Venetoclax-based regimens for AML have been a landmark success in the management of this disease and significant effort is now focussed on developing new therapies that counteract resistance to venetoclax. While several resistance mechanisms exist, the increased dependency on Mcl-1 as a venetoclax resistance factor in AML has highlighted the need for developing drugs to target Mcl-1. Direct Mcl-1 inhibitors have not translated well in human trials, mainly due to their on-target toxicities which appear to severely limit their therapeutic usage. This is consistent with Mcl-1 knockout mice exhibiting lethal cardiac failure [92, 93]. However, mice heterozygous for Mcl-1 display no cardiac pathologies [112] suggesting the potential for inhibitor toxicities to be overcome by reduced dosing.

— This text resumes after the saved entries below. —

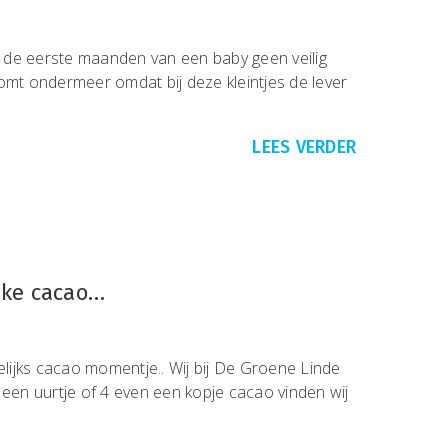
in de eerste maanden van een baby geen veilig
omt ondermeer omdat bij deze kleintjes de lever
LEES VERDER
ijke cacao…
ijks cacao momentje.. Wij bij De Groene Linde
 een uurtje of 4 even een kopje cacao vinden wij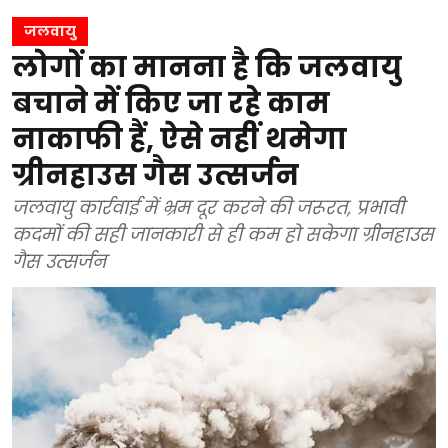
जलवायु
लोगों का मानना है कि जलवायु
बचाने में किए जा रहे काम
नाकाफी हैं, ऐसे नहीं थमेगा
ग्रीनहाउस गैस उत्सर्जन
जलवायु कार्रवाई में भ्रम दूर करने की जरूरत, प्रभावी
कदमों की सही जानकारी से ही कम हो सकेगा ग्रीनहाउस
गैस उत्सर्जन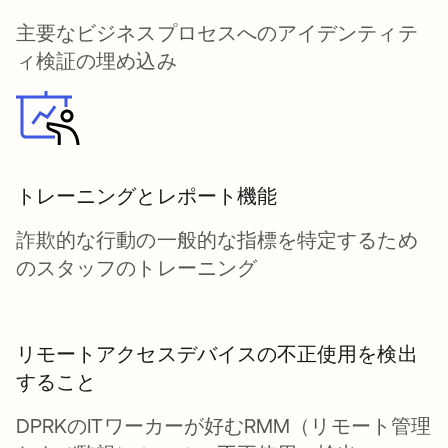
主要なビジネスプロセスへのアイデンティテ
ィ検証の埋め込み
トレーニングとレポート機能
詐欺的な行動の一般的な指標を特定するため
のスタッフのトレーニング
リモートアクセスデバイスの不正使用を検出
すること
DPRKのITワーカーが好むRMM（リモート管理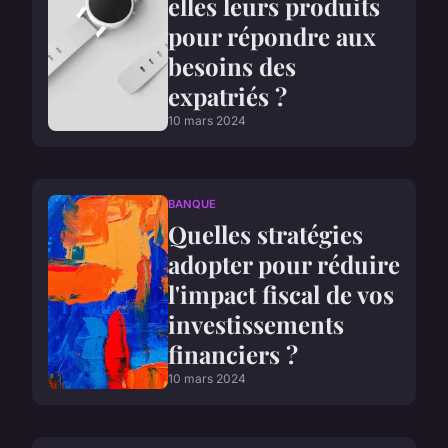
elles leurs produits
pour répondre aux
besoins des
expatriés ?
10 mars 2024
BANQUE
Quelles stratégies
adopter pour réduire
l'impact fiscal de vos
investissements
financiers ?
10 mars 2024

Indirect Mcl-1 inhibitors are comparatively understudied but, with their apparent better tolerability, may hold the potential to effectively target Mcl-1 while sparing normal tissues and reducing overall toxicities. At present, it remains unclear why indirect Mcl-1 inhibitors appear better tolerated, while still retaining potent activity against AML. It is, however, likely that the impact of these indirect Mcl-1 inhibitors on other pathways plays a role in their anti-AML activity, in synergy with their targeting of Mcl-1. Indeed, inhibition of deubiquitinases, CDK9 or SPHK1 are known to have pro-apoptotic effects that are additional to blocking Mcl-1 [99, 113, 114]. This may allow for induction of AML cell death even with incomplete loss of Mcl-1 function, and thus, avoiding toxicities associated with this. This requires further investigation.

To date, the most advanced indirect Mcl-1 inhibitors have targeted CDK9, but it remains unclear if these drugs will be effective against venetoclax-resistant AML in the clinic. Therefore, to advance the development of indirect Mcl-1 inhibitors, new agents directed against novel cellular targets and pathways that regulate Mcl-1 are urgently needed.